━━ Data segment ━━
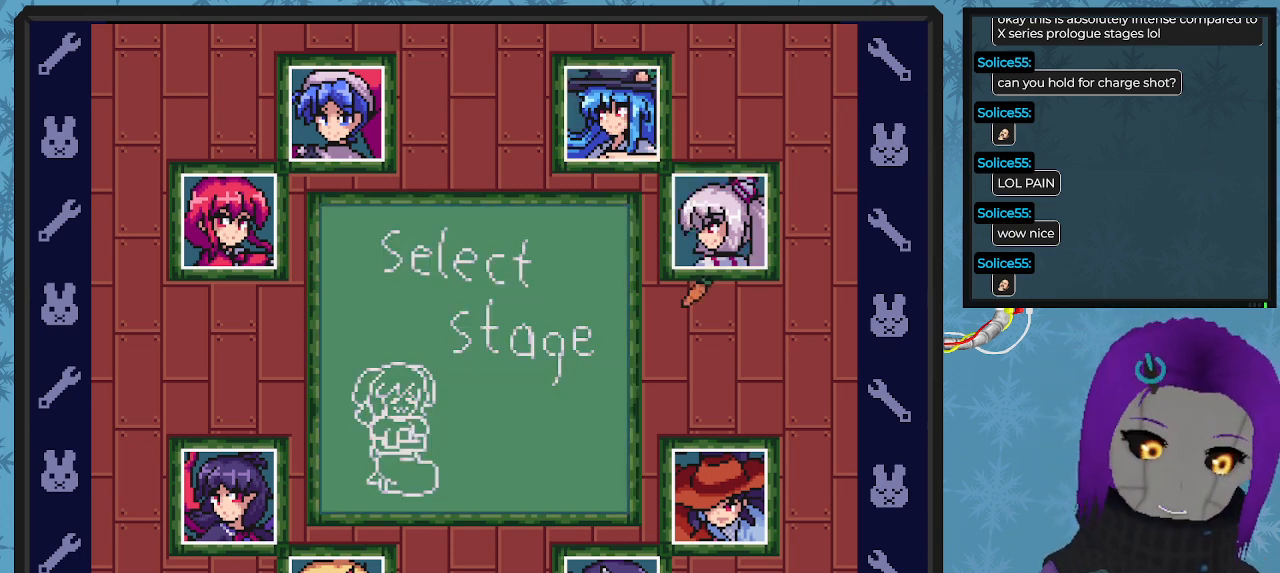
{"buttons": [], "left_stick": "center", "events": [[500, "DPAD_DOWN", "up"]]}
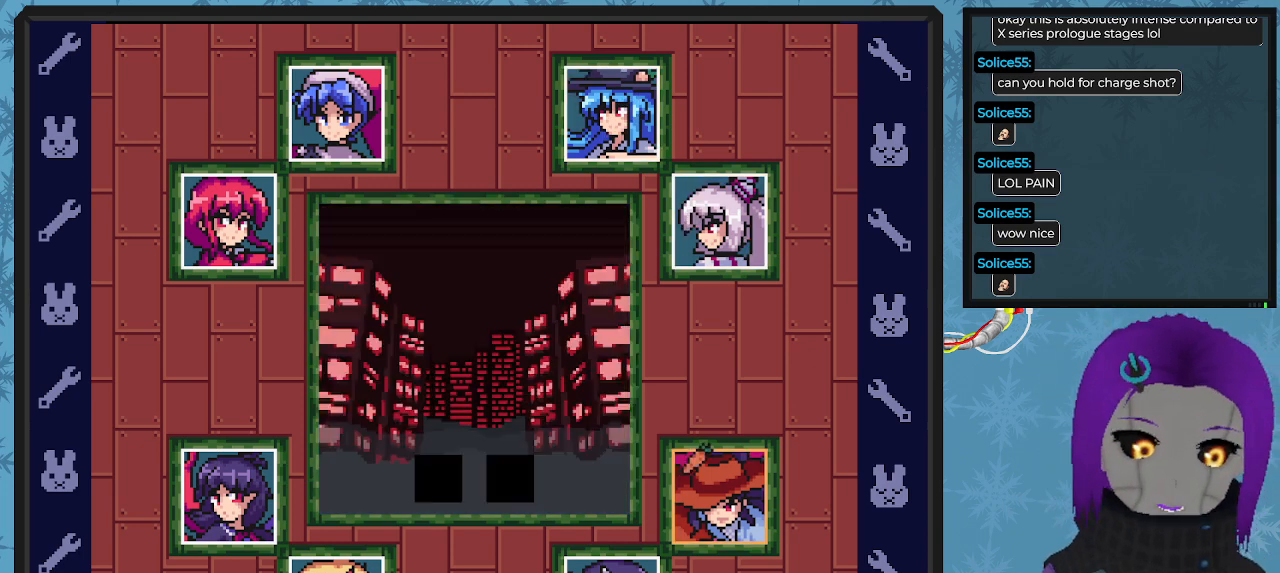
{"buttons": [], "left_stick": "center", "events": [[267, "DPAD_RIGHT", "down"], [367, "DPAD_RIGHT", "up"]]}
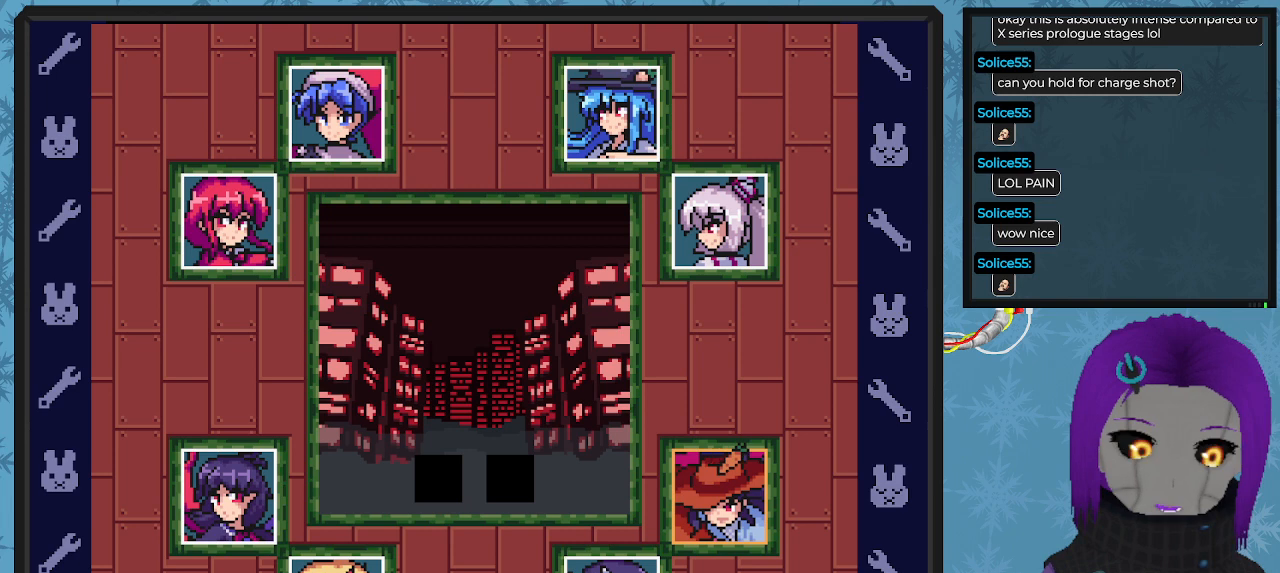
{"buttons": [], "left_stick": "center", "events": [[267, "DPAD_DOWN", "down"], [367, "DPAD_DOWN", "up"]]}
━━━
= Exercise description =
Would you give the data above again word for word, minus the pictures?

= Answer to this problem =
{"buttons": [], "left_stick": "center", "events": [[500, "DPAD_DOWN", "up"]]}
{"buttons": [], "left_stick": "center", "events": [[267, "DPAD_RIGHT", "down"], [367, "DPAD_RIGHT", "up"]]}
{"buttons": [], "left_stick": "center", "events": [[267, "DPAD_DOWN", "down"], [367, "DPAD_DOWN", "up"]]}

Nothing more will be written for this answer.